DATA SUPPLIED:
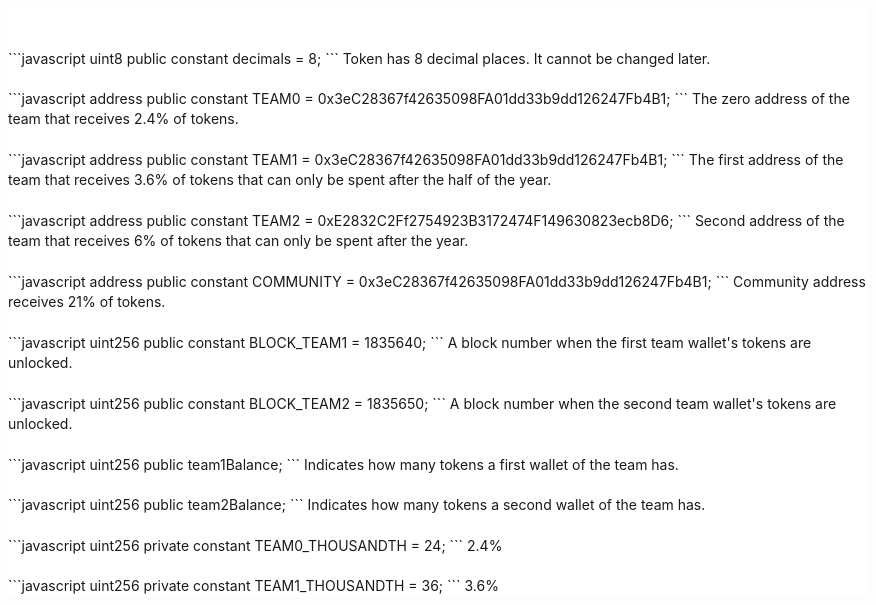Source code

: <br>
<br>
```javascript
uint8 public constant decimals = 8;
```
Token has 8 decimal places. It cannot be changed later.
<br>
<br>
```javascript
address public constant TEAM0 = 0x3eC28367f42635098FA01dd33b9dd126247Fb4B1;
```
The zero address of the team that receives 2.4% of tokens.
<br>
<br>
```javascript
address public constant TEAM1 = 0x3eC28367f42635098FA01dd33b9dd126247Fb4B1;
```
The first address of the team that receives 3.6% of tokens that can only be spent after the half of the year.
<br>
<br>
```javascript
address public constant TEAM2 = 0xE2832C2Ff2754923B3172474F149630823ecb8D6;
```
Second address of the team that receives 6% of tokens that can only be spent after the year.
<br>
<br>
```javascript
address public constant COMMUNITY = 0x3eC28367f42635098FA01dd33b9dd126247Fb4B1;
```
Community address receives 21% of tokens.
<br>
<br>
```javascript
uint256 public constant BLOCK_TEAM1 = 1835640;
```
A block number when the first team wallet's tokens are unlocked.
<br>
<br>
```javascript
uint256 public constant BLOCK_TEAM2 = 1835650;
```
A block number when the second team wallet's tokens are unlocked.
<br>
<br>
```javascript
uint256 public team1Balance;
```
Indicates how many tokens a first wallet of the team has.
<br>
<br>
```javascript
uint256 public team2Balance;
```
Indicates how many tokens a second wallet of the team has.
<br>
<br>
```javascript
uint256 private constant TEAM0_THOUSANDTH = 24;
```
2.4%
<br>
<br>
```javascript
uint256 private constant TEAM1_THOUSANDTH = 36;
```
3.6%
<br>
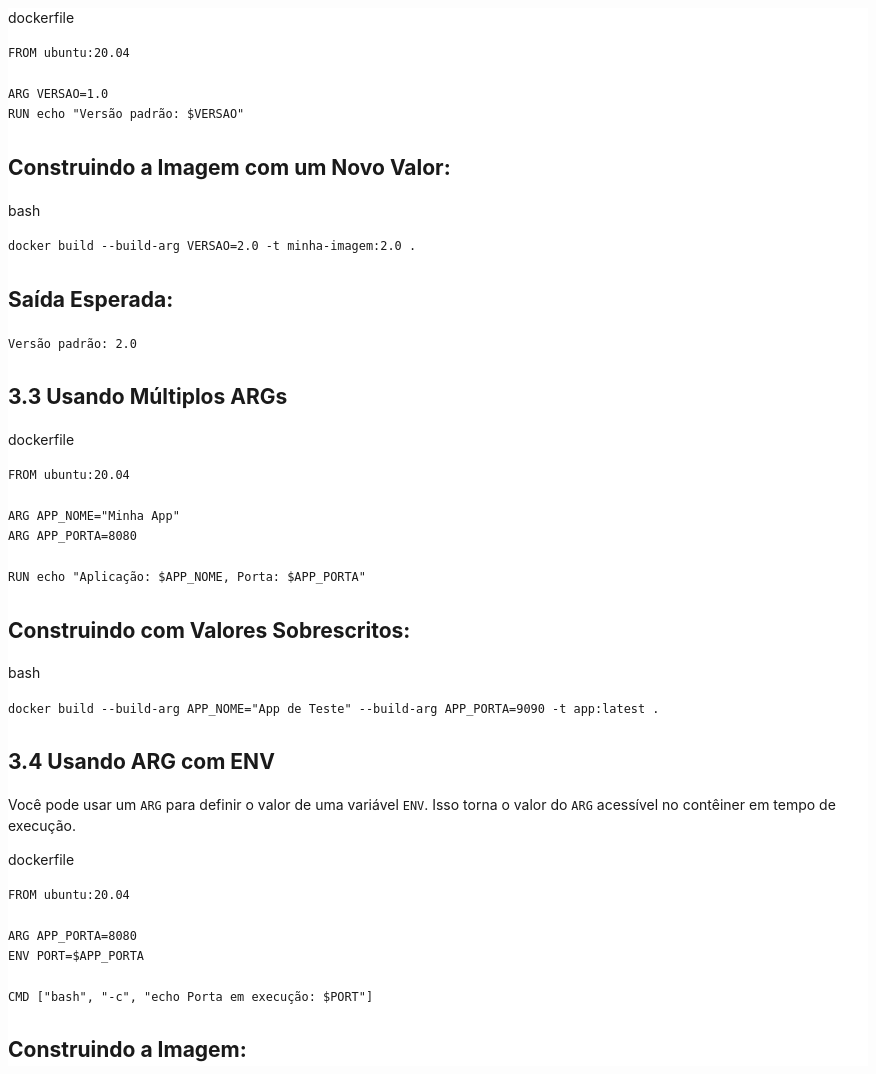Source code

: dockerfile
```
FROM ubuntu:20.04

ARG VERSAO=1.0
RUN echo "Versão padrão: $VERSAO"
```
## Construindo a Imagem com um Novo Valor:

bash
```
docker build --build-arg VERSAO=2.0 -t minha-imagem:2.0 .
```
## Saída Esperada:

```
Versão padrão: 2.0
```
## 3.3 Usando Múltiplos ARGs
dockerfile
```
FROM ubuntu:20.04

ARG APP_NOME="Minha App"
ARG APP_PORTA=8080

RUN echo "Aplicação: $APP_NOME, Porta: $APP_PORTA"
```
## Construindo com Valores Sobrescritos:

bash
```
docker build --build-arg APP_NOME="App de Teste" --build-arg APP_PORTA=9090 -t app:latest .
```
## 3.4 Usando ARG com ENV
Você pode usar um `ARG` para definir o valor de uma variável `ENV`. Isso torna o valor do `ARG` acessível no contêiner em tempo de execução.

dockerfile
```
FROM ubuntu:20.04

ARG APP_PORTA=8080
ENV PORT=$APP_PORTA

CMD ["bash", "-c", "echo Porta em execução: $PORT"]
```
## Construindo a Imagem:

WHAT THE TASK REQUIRES: Make a list of all lines in the data that contain "padrão".

OUTPUT OF THE EXERCISE:
RUN echo "Versão padrão: $VERSAO"
Versão padrão: 2.0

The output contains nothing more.